Reports built through EvaluationSuite.run_report() and the worldforge eval CLI carry a provenance envelope (schema_version: 2) so claims, regressions, and release evidence can be audited without console logs:

Field Description
schema_version Envelope schema version (currently 2).
kind "evaluation".
suite_id, suite_version Suite identifier and contract version (e.g. evaluation:1).
worldforge_version Package version that produced the report.
created_at UTC ISO timestamp.
command The command argv vector when produced through the CLI.
providers, capabilities Providers exercised and capabilities they covered.
runtime_manifests Provider runtime manifest references when available.
dataset_manifests Compact references to dataset manifests cited by the report.
input_digest, result_digest Deterministic sha256:<hex> digests of inputs and results.
event_count Emitted ProviderEvent count.
claim_boundary, metric_semantics Mirrors the report-level claim text.
notes Optional free-form note.

To cite a result in an issue or release evidence, paste the provenance block from the JSON report (or the bullet list from Markdown).

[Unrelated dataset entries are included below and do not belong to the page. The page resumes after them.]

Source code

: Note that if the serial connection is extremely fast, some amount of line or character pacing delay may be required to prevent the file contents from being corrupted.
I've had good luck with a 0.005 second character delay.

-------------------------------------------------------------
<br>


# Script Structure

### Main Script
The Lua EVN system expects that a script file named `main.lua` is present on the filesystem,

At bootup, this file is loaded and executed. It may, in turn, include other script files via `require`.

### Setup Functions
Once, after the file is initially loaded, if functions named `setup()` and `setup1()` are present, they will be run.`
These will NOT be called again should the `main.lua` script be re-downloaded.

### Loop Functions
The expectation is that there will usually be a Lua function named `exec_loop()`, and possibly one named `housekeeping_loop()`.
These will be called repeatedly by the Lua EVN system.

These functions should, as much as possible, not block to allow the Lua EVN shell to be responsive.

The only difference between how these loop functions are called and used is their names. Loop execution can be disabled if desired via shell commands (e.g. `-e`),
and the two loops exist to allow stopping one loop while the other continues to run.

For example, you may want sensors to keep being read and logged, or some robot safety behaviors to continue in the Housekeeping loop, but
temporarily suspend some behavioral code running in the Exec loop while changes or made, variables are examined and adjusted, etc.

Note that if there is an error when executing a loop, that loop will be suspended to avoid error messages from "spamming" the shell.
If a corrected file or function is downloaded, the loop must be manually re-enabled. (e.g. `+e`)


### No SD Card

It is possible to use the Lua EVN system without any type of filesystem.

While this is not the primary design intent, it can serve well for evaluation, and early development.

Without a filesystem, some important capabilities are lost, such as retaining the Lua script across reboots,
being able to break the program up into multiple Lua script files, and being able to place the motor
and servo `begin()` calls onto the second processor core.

It carries every field a reviewer needs to map the claim back to the WorldForge version, suite contract, and input fixture.

Migration

Previous reports omitted provenance. The CSV renderer and the existing suite_id, suite, claim_boundary, metric_semantics, provider_summaries, and results keys are unchanged. Tools that consume the JSON output should treat provenance as optional and fall back to the existing fields when re-rendering historical reports.

Capability checks

Each suite declares the provider capabilities it needs. For example:

  • physics requires predict
  • planning requires score

WorldForge raises WorldForgeError when a caller asks a provider to run a suite it cannot satisfy.